Glenys Page

Personal information
- Full name: Glenys Lynne Page
- Born: 11 August 1940 Auckland, New Zealand
- Died: 7 November 2012 (aged 72) Auckland, New Zealand
- Batting: Right handed
- Bowling: Slow left-arm orthodox
- Role: Bowler

International information
- National side: New Zealand (1973);
- ODI debut (cap 8): 23 June 1973 v Trinidad and Tobago
- Last ODI: 21 July 1973 v Young England

Domestic team information
- 1965/66–1981/82: Auckland

Career statistics
| Competition | WODI | WFC | WLA |
| Matches | 2 | 64 | 16 |
| Runs scored | 5 | 616 | 96 |
| Batting average | 5.00 | 10.80 | 10.66 |
| 100s/50s | 0/0 | 0/1 | 0/0 |
| Top score | 5 | 51 | 23 |
| Balls bowled | 104 | 9,165 | 848 |
| Wickets | 6 | 232 | 26 |
| Bowling average | 7.66 | 14.52 | 13.00 |
| 5 wickets in innings | 1 | 14 | 1 |
| 10 wickets in match | 0 | 3 | 0 |
| Best bowling | 6/20 | 8/54 | 6/20 |
| Catches/stumpings | 0/– | 32/– | 1/– |
- Source: CricketArchive, 14 November 2021

= Glenys Page =

New Zealand cricketer

Glenys Lynne Page (11 August 1940 – 7 November 2012) was a New Zealand cricketer who played as a slow left-arm orthodox bowler. She appeared in two One Day Internationals for New Zealand, both at the 1973 World Cup. She played domestic cricket for Auckland.

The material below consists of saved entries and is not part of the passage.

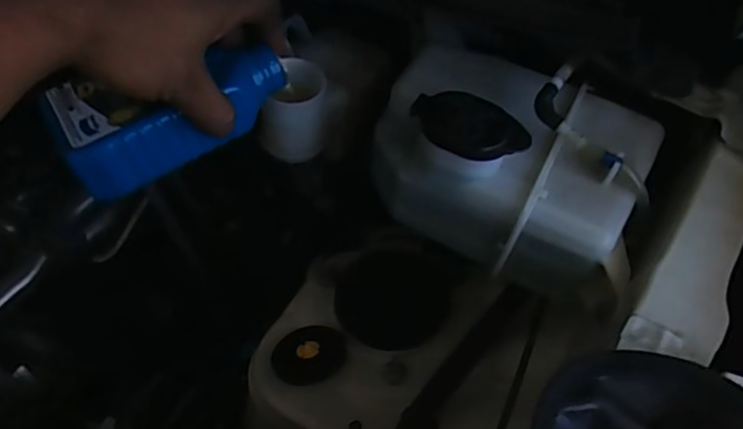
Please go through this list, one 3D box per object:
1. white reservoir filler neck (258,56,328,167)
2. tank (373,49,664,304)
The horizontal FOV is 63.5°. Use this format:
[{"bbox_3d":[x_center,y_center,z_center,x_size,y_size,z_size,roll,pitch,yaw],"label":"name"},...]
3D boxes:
[{"bbox_3d":[-0.055,-0.072,0.433,0.043,0.065,0.043,14,54,5],"label":"white reservoir filler neck"},{"bbox_3d":[0.090,-0.036,0.379,0.173,0.098,0.132,21,55,10],"label":"tank"}]

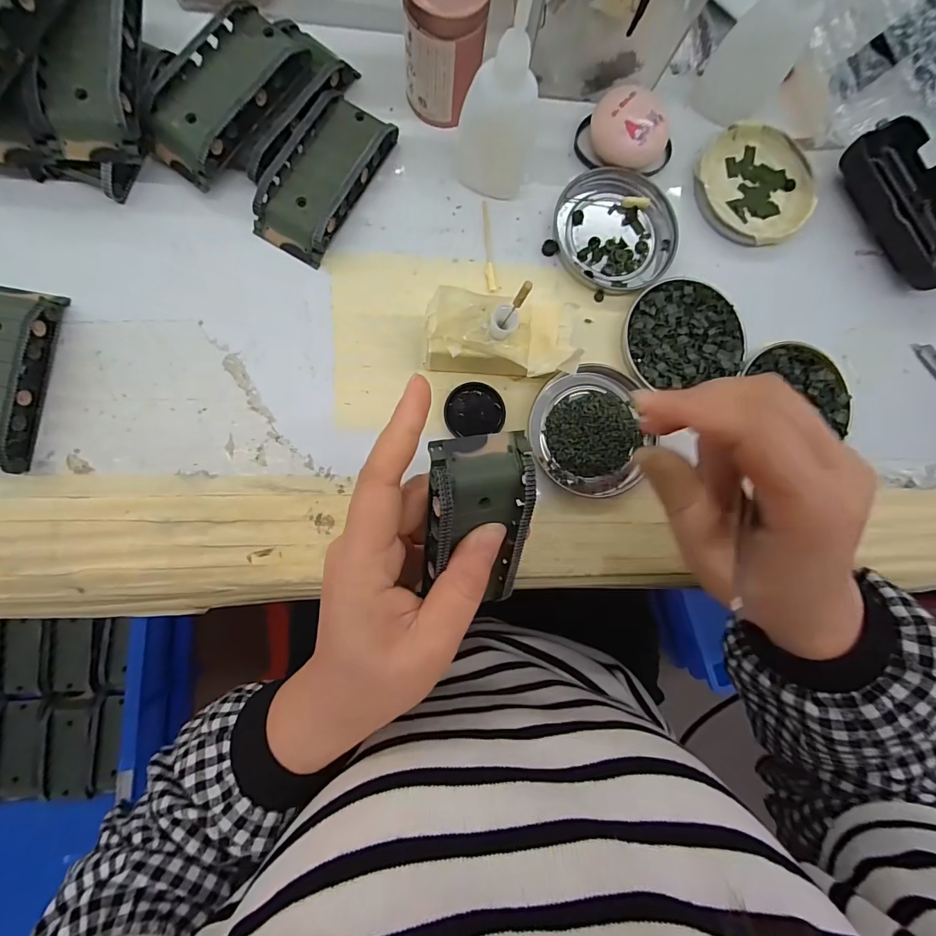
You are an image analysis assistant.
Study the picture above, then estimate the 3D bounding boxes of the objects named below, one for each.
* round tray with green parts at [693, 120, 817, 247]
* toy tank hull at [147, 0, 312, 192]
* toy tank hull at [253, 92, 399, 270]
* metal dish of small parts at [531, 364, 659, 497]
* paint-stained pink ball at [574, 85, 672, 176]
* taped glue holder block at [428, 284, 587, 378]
[{"bbox_3d":[0.194,-0.191,0.289,0.082,0.011,0.078,1,85,-6],"label":"round tray with green parts"},{"bbox_3d":[-0.136,-0.209,0.243,0.048,0.024,0.095,37,84,-3],"label":"toy tank hull"},{"bbox_3d":[-0.085,-0.172,0.253,0.045,0.018,0.097,30,84,-4],"label":"toy tank hull"},{"bbox_3d":[0.074,-0.022,0.261,0.068,0.011,0.078,-13,88,-7],"label":"metal dish of small parts"},{"bbox_3d":[0.101,-0.209,0.272,0.055,0.023,0.043,40,82,-2],"label":"paint-stained pink ball"},{"bbox_3d":[0.018,-0.072,0.244,0.081,0.044,0.047,-4,87,-7],"label":"taped glue holder block"}]

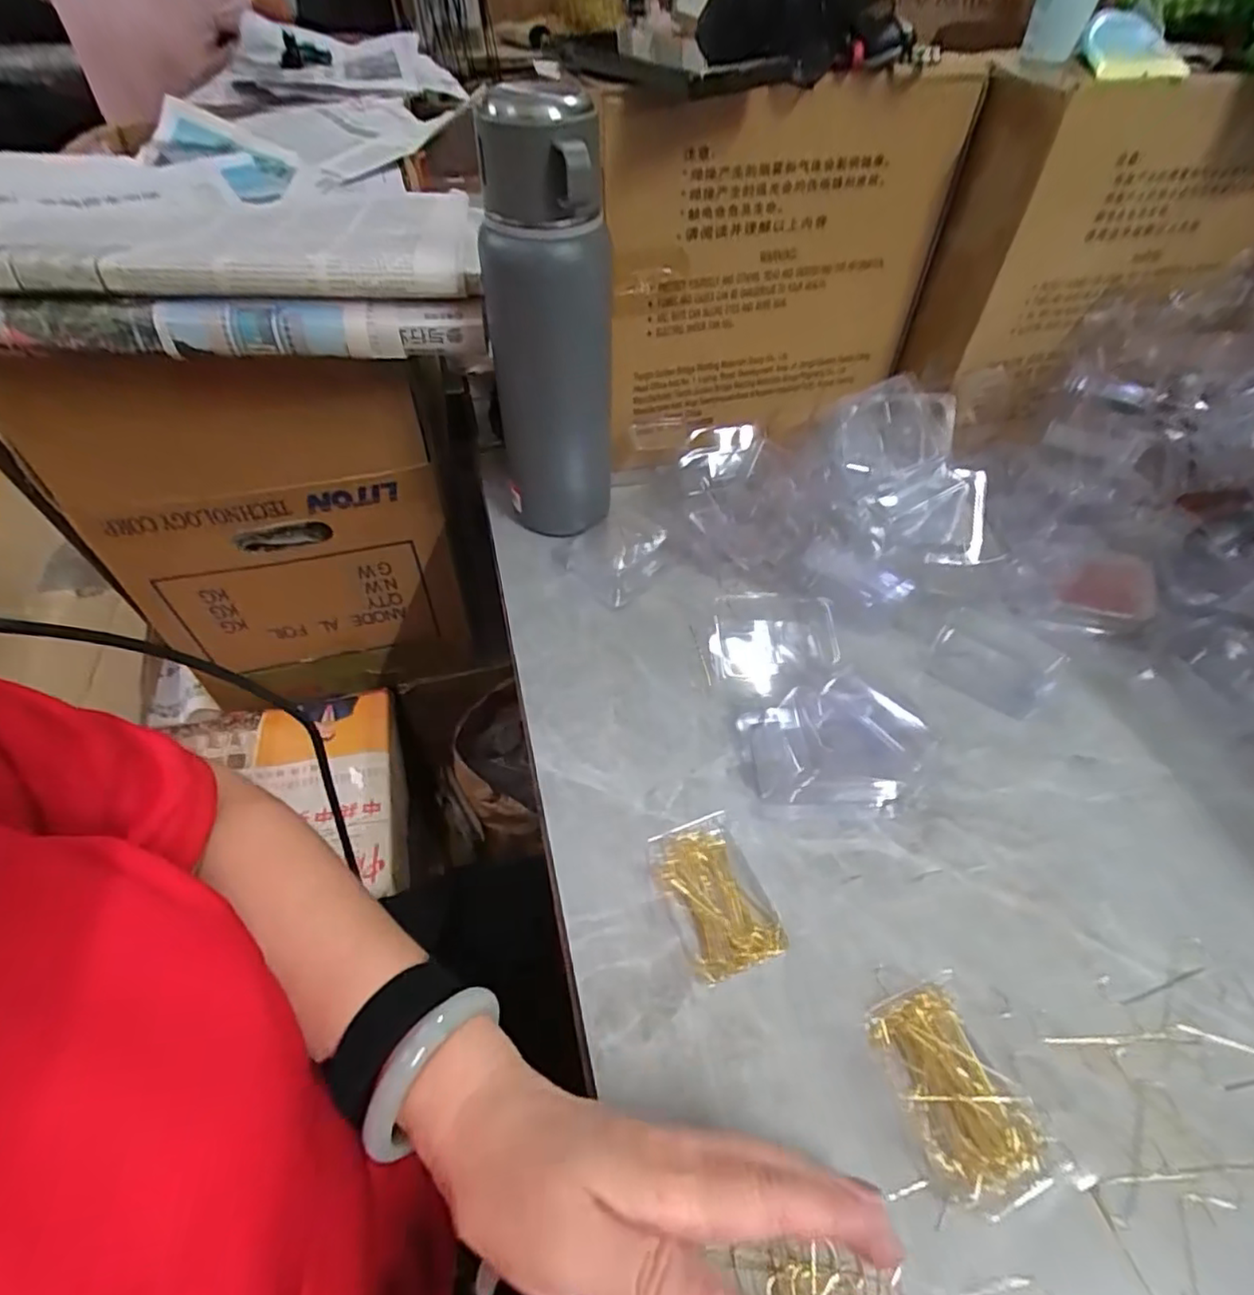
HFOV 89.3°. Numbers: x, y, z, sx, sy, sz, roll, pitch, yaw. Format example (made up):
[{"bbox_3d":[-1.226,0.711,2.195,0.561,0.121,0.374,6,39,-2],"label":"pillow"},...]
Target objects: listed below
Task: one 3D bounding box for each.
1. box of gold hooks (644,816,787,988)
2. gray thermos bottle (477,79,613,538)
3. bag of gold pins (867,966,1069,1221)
[{"bbox_3d":[0.047,0.130,0.335,0.053,0.011,0.077,-17,52,-15],"label":"box of gold hooks"},{"bbox_3d":[-0.054,-0.204,0.437,0.079,0.269,0.085,-5,50,-6],"label":"gray thermos bottle"},{"bbox_3d":[0.144,0.194,0.278,0.050,0.015,0.079,-15,52,-14],"label":"bag of gold pins"}]

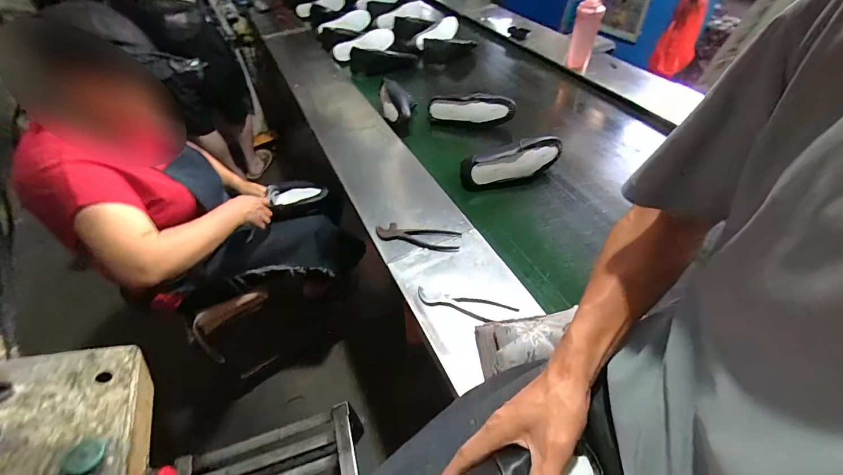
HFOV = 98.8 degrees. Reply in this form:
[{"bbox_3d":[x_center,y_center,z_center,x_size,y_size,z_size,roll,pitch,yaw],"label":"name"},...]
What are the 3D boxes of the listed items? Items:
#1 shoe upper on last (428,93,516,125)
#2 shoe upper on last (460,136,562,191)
[{"bbox_3d":[0.162,-0.416,1.154,0.260,0.073,0.088,6,48,9],"label":"shoe upper on last"},{"bbox_3d":[0.242,-0.195,0.964,0.278,0.099,0.085,-13,48,-9],"label":"shoe upper on last"}]

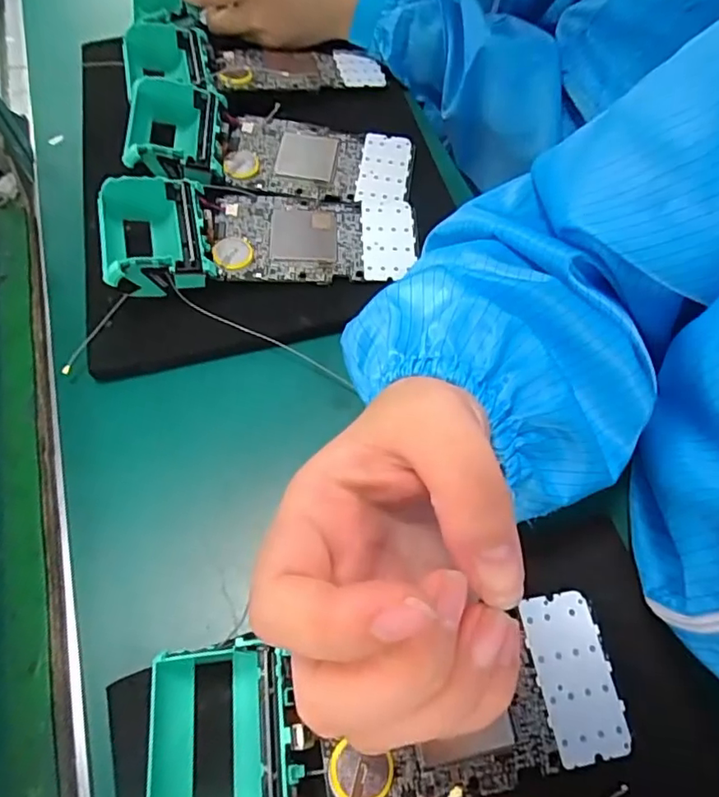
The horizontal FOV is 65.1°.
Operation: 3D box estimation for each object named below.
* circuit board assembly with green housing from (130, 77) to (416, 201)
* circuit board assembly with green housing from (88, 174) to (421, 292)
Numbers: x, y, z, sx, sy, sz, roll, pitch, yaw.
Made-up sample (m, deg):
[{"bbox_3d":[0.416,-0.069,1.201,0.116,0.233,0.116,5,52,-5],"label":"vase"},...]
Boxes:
[{"bbox_3d":[-0.064,-0.175,0.382,0.195,0.035,0.071,3,61,3],"label":"circuit board assembly with green housing"},{"bbox_3d":[-0.061,-0.106,0.353,0.197,0.038,0.074,-8,61,-3],"label":"circuit board assembly with green housing"}]

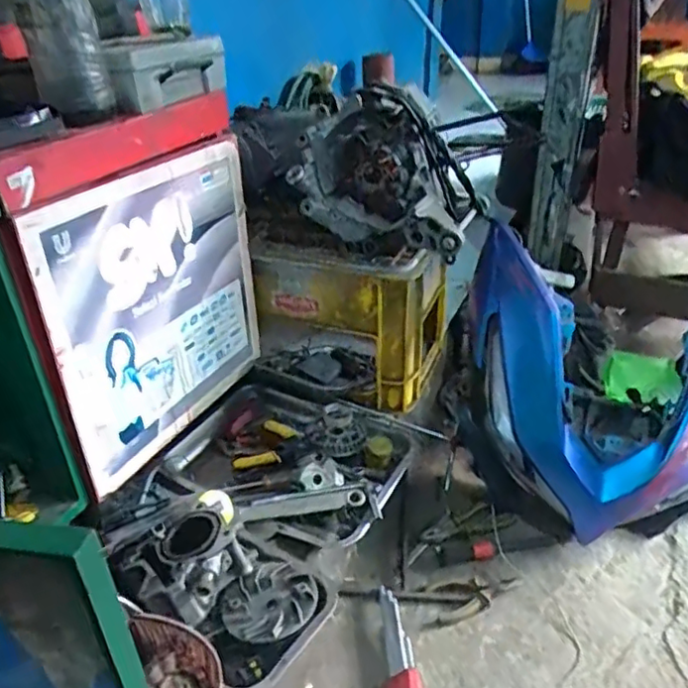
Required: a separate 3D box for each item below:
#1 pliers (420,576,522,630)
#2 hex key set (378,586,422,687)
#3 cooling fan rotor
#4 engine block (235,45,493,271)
[{"bbox_3d":[0.184,0.362,0.890,0.147,0.011,0.067,-8,31,-7],"label":"pliers"},{"bbox_3d":[0.068,0.408,0.795,0.053,0.045,0.209,-7,31,-6],"label":"hex key set"},{"bbox_3d":[-0.088,0.299,0.717,0.102,0.030,0.103,-3,31,2],"label":"cooling fan rotor"},{"bbox_3d":[0.041,-0.279,0.960,0.321,0.242,0.181,4,32,13],"label":"engine block"}]

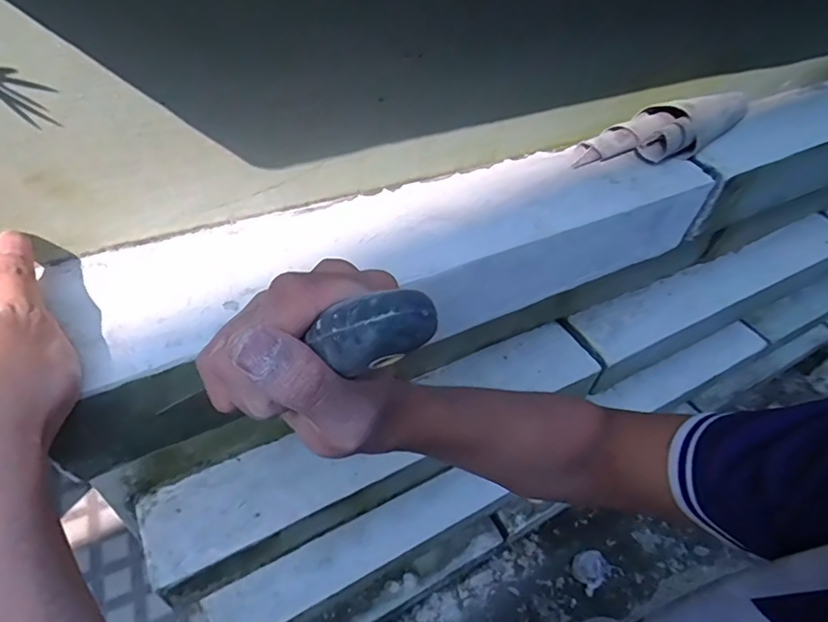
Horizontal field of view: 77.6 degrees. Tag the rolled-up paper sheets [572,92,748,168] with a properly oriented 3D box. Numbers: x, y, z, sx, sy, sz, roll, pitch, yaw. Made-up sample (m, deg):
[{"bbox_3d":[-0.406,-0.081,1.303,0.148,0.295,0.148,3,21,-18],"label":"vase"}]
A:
[{"bbox_3d":[0.226,-0.161,0.455,0.194,0.040,0.051,-18,51,-21],"label":"rolled-up paper sheets"}]

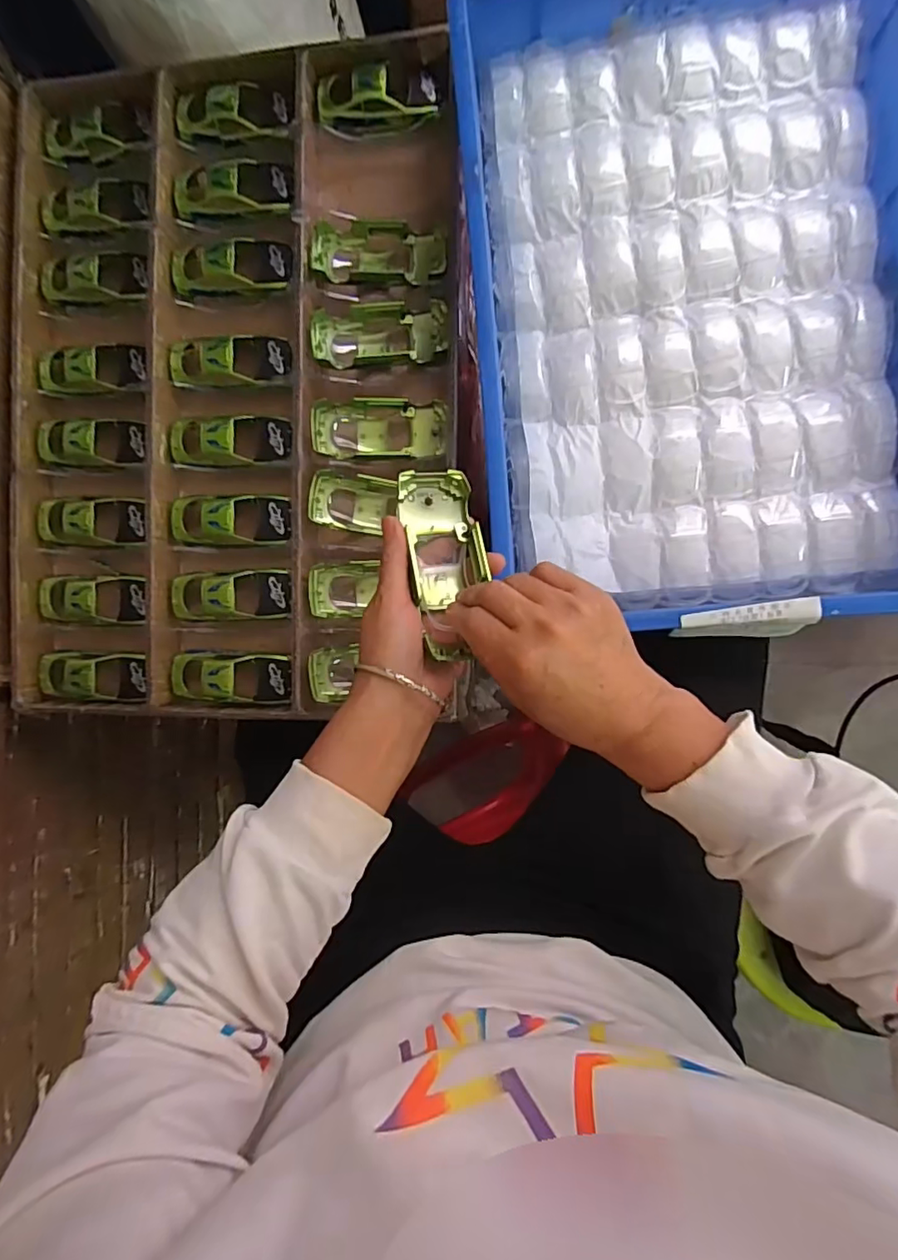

Page made her debut in New Zealand's inaugural ODI match, against Trinidad and Tobago, in which she took six wickets for twenty runs – the best bowling figures by a player on debut in a WODI, and the only bowler to take a six-wicket haul on WODI debut.

She held the record for best bowling figures by a New Zealander in WODIs from 1973 to 1982, surpassed by Jackie Lord's performance of 6/10 against India at the 1982 Women's Cricket World Cup.

Page died in Auckland on 7 November 2012, aged 72.